Gitcoin Pays Open Source Developers
In addition to expanding the Ethereum ecosystem, the hackathon also brings a much-needed spotlight to Gitcoin, a decentralized platform to incentivize open-source development. The platform, which is built on Github, has already paid out nearly $1,000,000 in bounties to over 18,000 monthly active users and considers itself to be a “public good”, funding open source volunteers around the world.
Gitcoin is currently celebrating its second year of operation, but you won’t find it on CoinMarketCap: bounties are paid out in Ethereum, or Dai stablecoins.
“[R]ecruiting talented developers that you want to work with is a challenging process,” Gitcoin explains in a Medium post. “We’re providing this service to the community to help funders bring developers onto their team.”

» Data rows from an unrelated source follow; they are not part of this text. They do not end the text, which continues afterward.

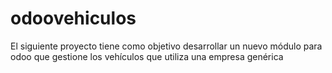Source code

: # odoovehiculos
El siguiente  proyecto tiene como objetivo desarrollar un nuevo módulo para odoo que gestione los  vehículos que utiliza una empresa genérica
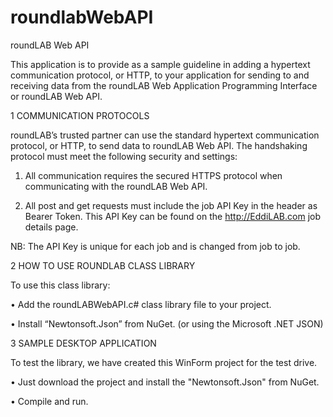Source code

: # roundlabWebAPI
roundLAB Web API


This application is to provide as a sample guideline in adding a hypertext communication protocol, or HTTP, to your application for sending to and receiving data from the roundLAB Web Application Programming Interface or roundLAB Web API.

1 COMMUNICATION PROTOCOLS

roundLAB’s trusted partner can use the standard hypertext communication protocol, or HTTP, to send data to roundLAB Web API.  The handshaking protocol must meet the following security and settings:

1.	All communication requires the secured HTTPS protocol when communicating with the roundLAB Web API.

2.	All post and get requests must include the job API Key in the header as Bearer Token.  This API Key can be found on the http://EddiLAB.com job details page. 
 
NB:  The API Key is unique for each job and is changed from job to job.

2 HOW TO USE ROUNDLAB CLASS LIBRARY

To use this class library:

•	Add the roundLABWebAPI.c# class library file to your project.

•	Install “Newtonsoft.Json” from NuGet.  (or using the Microsoft .NET JSON)

3 SAMPLE DESKTOP APPLICATION

To test the library, we have created this WinForm project for the test drive.  

•	Just download the project and install the "Newtonsoft.Json" from NuGet.

•	Compile and run.
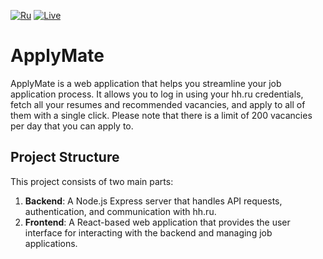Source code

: [![Ru](https://img.shields.io/badge/Rus-blue)](README_ru.md)
[![Live](https://img.shields.io/badge/Live-pink)](https://apply-mate-frontend.vercel.app/login)

# ApplyMate

ApplyMate is a web application that helps you streamline your job application process. It allows you to log in using your hh.ru credentials, fetch all your resumes and recommended vacancies, and apply to all of them with a single click. Please note that there is a limit of 200 vacancies per day that you can apply to.

## Project Structure

This project consists of two main parts:

1. **Backend**: A Node.js Express server that handles API requests, authentication, and communication with hh.ru.
2. **Frontend**: A React-based web application that provides the user interface for interacting with the backend and managing job applications.
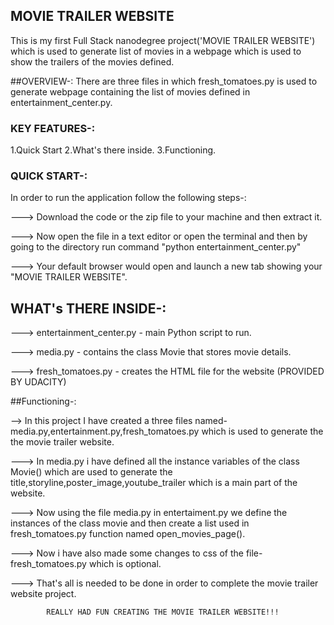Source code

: ##				    MOVIE TRAILER WEBSITE

This is my first Full Stack nanodegree project('MOVIE TRAILER WEBSITE') which is used to generate list of movies in a webpage which is used to show the trailers of the movies defined.

##OVERVIEW-:
There are three files in which fresh_tomatoes.py is used to generate webpage containing the list of movies defined in entertainment_center.py.

### KEY FEATURES-:

1.Quick Start
2.What's there inside.
3.Functioning.

### QUICK START-:

In order to run the application follow the following steps-:

---> Download the code or the zip file to your machine and then extract it.

---> Now open the file in a text editor or open the terminal and then by going to the directory run command "python entertainment_center.py"

---> Your default browser would open and launch a new tab showing your "MOVIE TRAILER WEBSITE".

## WHAT's THERE INSIDE-:

---> entertainment_center.py - main Python script to run.

---> media.py - contains the class Movie that stores movie details.

---> fresh_tomatoes.py - creates the HTML file for the website (PROVIDED BY UDACITY)

##Functioning-:

--> In this project I have created a three files named- media.py,entertainment.py,fresh_tomatoes.py which is used to generate the the movie trailer website.

---> In media.py i have defined all the instance variables of the class Movie() which are used to generate the title,storyline,poster_image,youtube_trailer which is a main part of the website.

---> Now using the file media.py in entertaiment.py we define the instances of the class movie and then create a list used in fresh_tomatoes.py function named open_movies_page().

---> Now i have also made some changes to css of the file-fresh_tomatoes.py which is optional.

---> That's all is needed to be done in order to complete the movie trailer website project.

									
			REALLY HAD FUN CREATING THE MOVIE TRAILER WEBSITE!!!
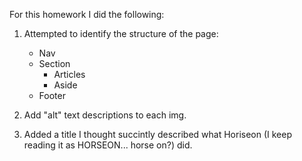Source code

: For this homework I did the following:

   1. Attempted to identify the structure of the page:
      - Nav
      - Section
         - Articles
         - Aside
      - Footer

   2. Add "alt" text descriptions to each img.

   3. Added a title I thought succintly described what Horiseon (I keep reading it as HORSEON... horse on?) did.
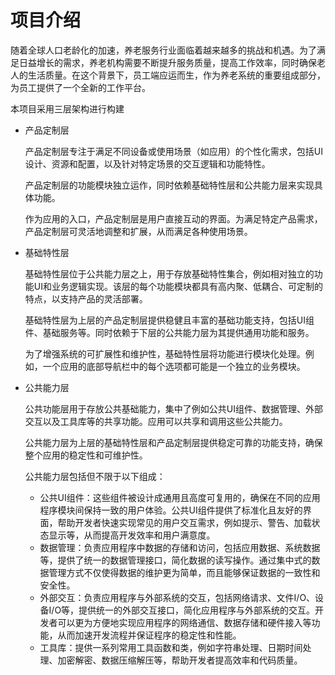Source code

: # 项目介绍

随着全球人口老龄化的加速，养老服务行业面临着越来越多的挑战和机遇。为了满足日益增长的需求，养老机构需要不断提升服务质量，提高工作效率，同时确保老人的生活质量。在这个背景下，员工端应运而生，作为养老系统的重要组成部分，为员工提供了一个全新的工作平台。

本项目采用三层架构进行构建

- 产品定制层

  产品定制层专注于满足不同设备或使用场景（如应用）的个性化需求，包括UI设计、资源和配置，以及针对特定场景的交互逻辑和功能特性。

  产品定制层的功能模块独立运作，同时依赖基础特性层和公共能力层来实现具体功能。

  作为应用的入口，产品定制层是用户直接互动的界面。为满足特定产品需求，产品定制层可灵活地调整和扩展，从而满足各种使用场景。

- 基础特性层

  基础特性层位于公共能力层之上，用于存放基础特性集合，例如相对独立的功能UI和业务逻辑实现。该层的每个功能模块都具有高内聚、低耦合、可定制的特点，以支持产品的灵活部署。

  基础特性层为上层的产品定制层提供稳健且丰富的基础功能支持，包括UI组件、基础服务等。同时依赖于下层的公共能力层为其提供通用功能和服务。

  为了增强系统的可扩展性和维护性，基础特性层将功能进行模块化处理。例如，一个应用的底部导航栏中的每个选项都可能是一个独立的业务模块。

- 公共能力层

  公共功能层用于存放公共基础能力，集中了例如公共UI组件、数据管理、外部交互以及工具库等的共享功能。应用可以共享和调用这些公共能力。

  公共能力层为上层的基础特性层和产品定制层提供稳定可靠的功能支持，确保整个应用的稳定性和可维护性。

  公共能力层包括但不限于以下组成：

  - 公共UI组件：这些组件被设计成通用且高度可复用的，确保在不同的应用程序模块间保持一致的用户体验。公共UI组件提供了标准化且友好的界面，帮助开发者快速实现常见的用户交互需求，例如提示、警告、加载状态显示等，从而提高开发效率和用户满意度。
  - 数据管理：负责应用程序中数据的存储和访问，包括应用数据、系统数据等，提供了统一的数据管理接口，简化数据的读写操作。通过集中式的数据管理方式不仅使得数据的维护更为简单，而且能够保证数据的一致性和安全性。
  - 外部交互：负责应用程序与外部系统的交互，包括网络请求、文件I/O、设备I/O等，提供统一的外部交互接口，简化应用程序与外部系统的交互。开发者可以更为方便地实现应用程序的网络通信、数据存储和硬件接入等功能，从而加速开发流程并保证程序的稳定性和性能。
  - 工具库：提供一系列常用工具函数和类，例如字符串处理、日期时间处理、加密解密、数据压缩解压等，帮助开发者提高效率和代码质量。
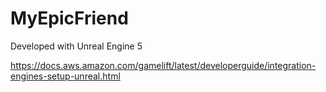 # MyEpicFriend

Developed with Unreal Engine 5

https://docs.aws.amazon.com/gamelift/latest/developerguide/integration-engines-setup-unreal.html
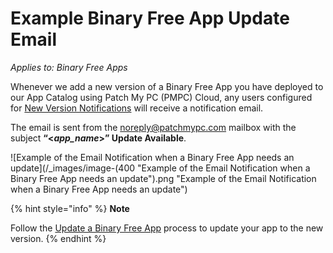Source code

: # Example Binary Free App Update Email

_Applies to: Binary Free Apps_

Whenever we add a new version of a Binary Free App you have deployed to our App Catalog using Patch My PC (PMPC) Cloud, any users configured for [New Version Notifications](https://docs.patchmypc.com/patch-my-pc-cloud/binary-free-apps/manage-new-version-notifications-for-a-binary-free-app) will receive a notification email.

The email is sent from the [noreply@patchmypc.com](mailto:noreply@patchmypc.com) mailbox with the subject **“<**_**app\_name**_**>” Update Available**.

![Example of the Email Notification when a Binary Free App needs an update](/_images/image-(400 "Example of the Email Notification when a Binary Free App needs an update").png "Example of the Email Notification when a Binary Free App needs an update")

{% hint style="info" %}
**Note**

Follow the [Update a Binary Free App](../../binary-free-apps/update-a-binary-free-app.md) process to update your app to the new version.
{% endhint %}
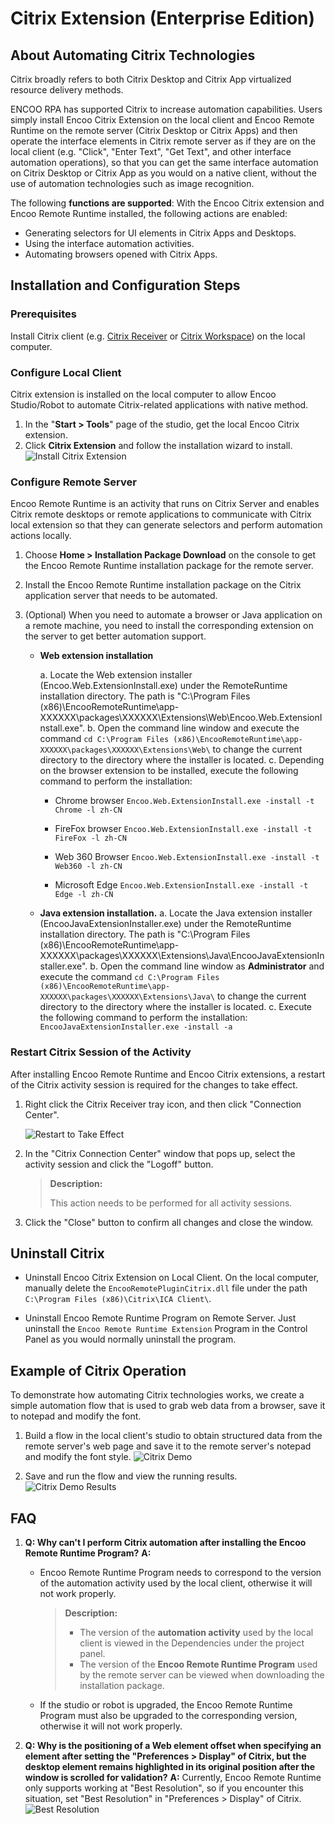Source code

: # Citrix Extension (Enterprise Edition)

## About Automating Citrix Technologies

Citrix broadly refers to both Citrix Desktop and Citrix App virtualized resource delivery methods.

ENCOO RPA has supported Citrix to increase automation capabilities. Users simply install Encoo Citrix Extension on the local client and Encoo Remote Runtime on the remote server (Citrix Desktop or Citrix Apps) and then operate the interface elements in Citrix remote server as if they are on the local client (e.g. "Click", "Enter Text", "Get Text", and other interface automation operations), so that you can get the same interface automation on Citrix Desktop or Citrix App as you would on a native client, without the use of automation technologies such as image recognition.

The following **functions are supported**: With the Encoo Citrix extension and Encoo Remote Runtime installed, the following actions are enabled:

- Generating selectors for UI elements in Citrix Apps and Desktops.
- Using the interface automation activities.
- Automating browsers opened with Citrix Apps.

## Installation and Configuration Steps

### Prerequisites

Install Citrix client (e.g. [Citrix Receiver](https://www.citrix.com/downloads/citrix-receiver/) or [Citrix Workspace](https://www.citrix.com/downloads/workspace-app/)) on the local computer.

### Configure Local Client

Citrix extension is installed on the local computer to allow Encoo Studio/Robot to automate Citrix-related applications with native method.

1. In the "**Start > Tools**" page of the studio, get the local Encoo Citrix extension.
2. Click **Citrix Extension** and follow the installation wizard to install.
   ![Install Citrix Extension](https://docimages.blob.core.chinacloudapi.cn/images/Studio/Extensions/citrixpath20210107.png)

### Configure Remote Server

Encoo Remote Runtime is an activity that runs on Citrix Server and enables Citrix remote desktops or remote applications to communicate with Citrix local extension so that they can generate selectors and perform automation actions locally.

1. Choose **Home > Installation Package Download** on the console to get the Encoo Remote Runtime installation package for the remote server.

2. Install the Encoo Remote Runtime installation package on the Citrix application server that needs to be automated.

3. (Optional) When you need to automate a browser or Java application on a remote machine, you need to install the corresponding extension on the server to get better automation support.
   
   - **Web extension installation**
     
     a. Locate the Web extension installer (Encoo.Web.ExtensionInstall.exe) under the RemoteRuntime installation directory. The path is "C:\\Program Files (x86)\\EncooRemoteRuntime\\app-XXXXXX\\packages\\XXXXXX\\Extensions\\Web\\Encoo.Web.ExtensionInstall.exe". b. Open the command line window and execute the command `cd C:\Program Files (x86)\EncooRemoteRuntime\app-XXXXXX\packages\XXXXXX\Extensions\Web\` to change the current directory to the directory where the installer is located. c. Depending on the browser extension to be installed, execute the following command to perform the installation:
     
     - Chrome browser `Encoo.Web.ExtensionInstall.exe -install -t Chrome -l zh-CN`
     
     - FireFox browser `Encoo.Web.ExtensionInstall.exe -install -t FireFox -l zh-CN`
     
     - Web 360 Browser `Encoo.Web.ExtensionInstall.exe -install -t Web360 -l zh-CN`
     
     - Microsoft Edge `Encoo.Web.ExtensionInstall.exe -install -t Edge -l zh-CN`
   
   - **Java extension installation.** a. Locate the Java extension installer (EncooJavaExtensionInstaller.exe) under the RemoteRuntime installation directory. The path is "C:\\Program Files (x86)\\EncooRemoteRuntime\\app-XXXXXX\\packages\\XXXXXX\\Extensions\\Java\\EncooJavaExtensionInstaller.exe". b. Open the command line window as **Administrator** and execute the command `cd C:\Program Files (x86)\EncooRemoteRuntime\app-XXXXXX\packages\XXXXXX\Extensions\Java\` to change the current directory to the directory where the installer is located. c. Execute the following command to perform the installation: `EncooJavaExtensionInstaller.exe -install -a`

### Restart Citrix Session of the Activity

After installing Encoo Remote Runtime and Encoo Citrix extensions, a restart of the Citrix activity session is required for the changes to take effect.

1. Right click the Citrix Receiver tray icon, and then click "Connection Center".
   
    ![Restart to Take Effect](https://docimages.blob.core.chinacloudapi.cn/images/Studio/Extensions/citrixreceiver20210107.png)

2. In the "Citrix Connection Center" window that pops up, select the activity session and click the "Logoff" button.
   
    > **Description:**
    > 
    > This action needs to be performed for all activity sessions.

3. Click the "Close" button to confirm all changes and close the window.

## Uninstall Citrix

- Uninstall Encoo Citrix Extension on Local Client. On the local computer, manually delete the `EncooRemotePluginCitrix.dll` file under the path `C:\Program Files (x86)\Citrix\ICA Client\`.

- Uninstall Encoo Remote Runtime Program on Remote Server. Just uninstall the `Encoo Remote Runtime Extension` Program in the Control Panel as you would normally uninstall the program.

## Example of Citrix Operation

To demonstrate how automating Citrix technologies works, we create a simple automation flow that is used to grab web data from a browser, save it to notepad and modify the font.

1. Build a flow in the local client's studio to obtain structured data from the remote server's web page and save it to the remote server's notepad and modify the font style.
    ![Citrix Demo](https://docimages.blob.core.chinacloudapi.cn/images/Studio/Extensions/citrixdemo20210108.png)

2. Save and run the flow and view the running results.
    ![Citrix Demo Results](https://docimages.blob.core.chinacloudapi.cn/images/Studio/Extensions/citrixdemoresult20210108.png)

## FAQ

1. **Q: Why can't I perform Citrix automation after installing the Encoo Remote Runtime Program?** **A:**
   
   - Encoo Remote Runtime Program needs to correspond to the version of the automation activity used by the local client, otherwise it will not work properly.
     
     > **Description:**
     > 
     > - The version of the **automation activity** used by the local client is viewed in the Dependencies under the project panel.
     > - The version of the **Encoo Remote Runtime Program** used by the remote server can be viewed when downloading the installation package.
   
   - If the studio or robot is upgraded, the Encoo Remote Runtime Program must also be upgraded to the corresponding version, otherwise it will not work properly.

2. **Q: Why is the positioning of a Web element offset when specifying an element after setting the "Preferences > Display" of Citrix, but the desktop element remains highlighted in its original position after the window is scrolled for validation?** **A:** Currently, Encoo Remote Runtime only supports working at "Best Resolution", so if you encounter this situation, set "Best Resolution" in "Preferences > Display" of Citrix.
    ![Best Resolution](https://docimages.blob.core.chinacloudapi.cn/images/Studio/Extensions/citrixproblem20210108.png)
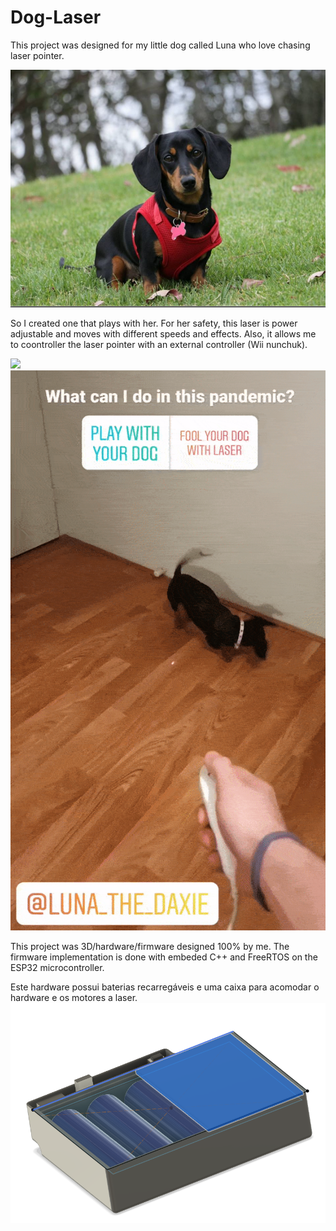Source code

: # Dog-Laser

This project was designed for my little dog called Luna who love chasing laser pointer.

![](Documentation/Luna%20Pic.png)

So I created one that plays with her. For her safety, this laser is power adjustable and moves with different speeds and effects. Also, it allows me to coontroller the laser pointer with an external controller (Wii nunchuk).

![](Documentation/Demo%202.gif)
![](Documentation/Demo%201.gif)

This project was 3D/hardware/firmware designed 100% by me. The firmware implementation is done with embeded C++ and FreeRTOS on the ESP32 microcontroller.

Este hardware possui baterias recarregáveis e uma caixa para acomodar o hardware e os motores a laser.
![](Documentation/Laser%20box.png)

ConsenSys itself is dangling carrots that may be even more appealing to developers: the company has confirmed that it uses events like this not only to find talented staff, but also to find (and even fund) the projects of the future.
Singh is also adamant that the contest is designed to include developers of all creeds and languages. For instance, Java developers are welcome; PegaSys, which created the Pantheon Enterprise Ethereum product, is actively seeking their input.
Plenty Of Time To Get Involved
Although the hackathon has already begun, it’s not too late to get in on the action. “We’ve seen what people can do in two or three days,” Singh says. “Some of these prizes by Microsoft got knocked out in the first 24-48 hours…..If somebody catches this on the 27th, there’s definitely time for them to make a meaningful contribution.”
While participating in a blockchain hacking contest might sound intimidating to the rest of us, you don’t even need to be a developer…
In fact, you can make $500 just by knowing a developer, if you can connect them with a funded issue.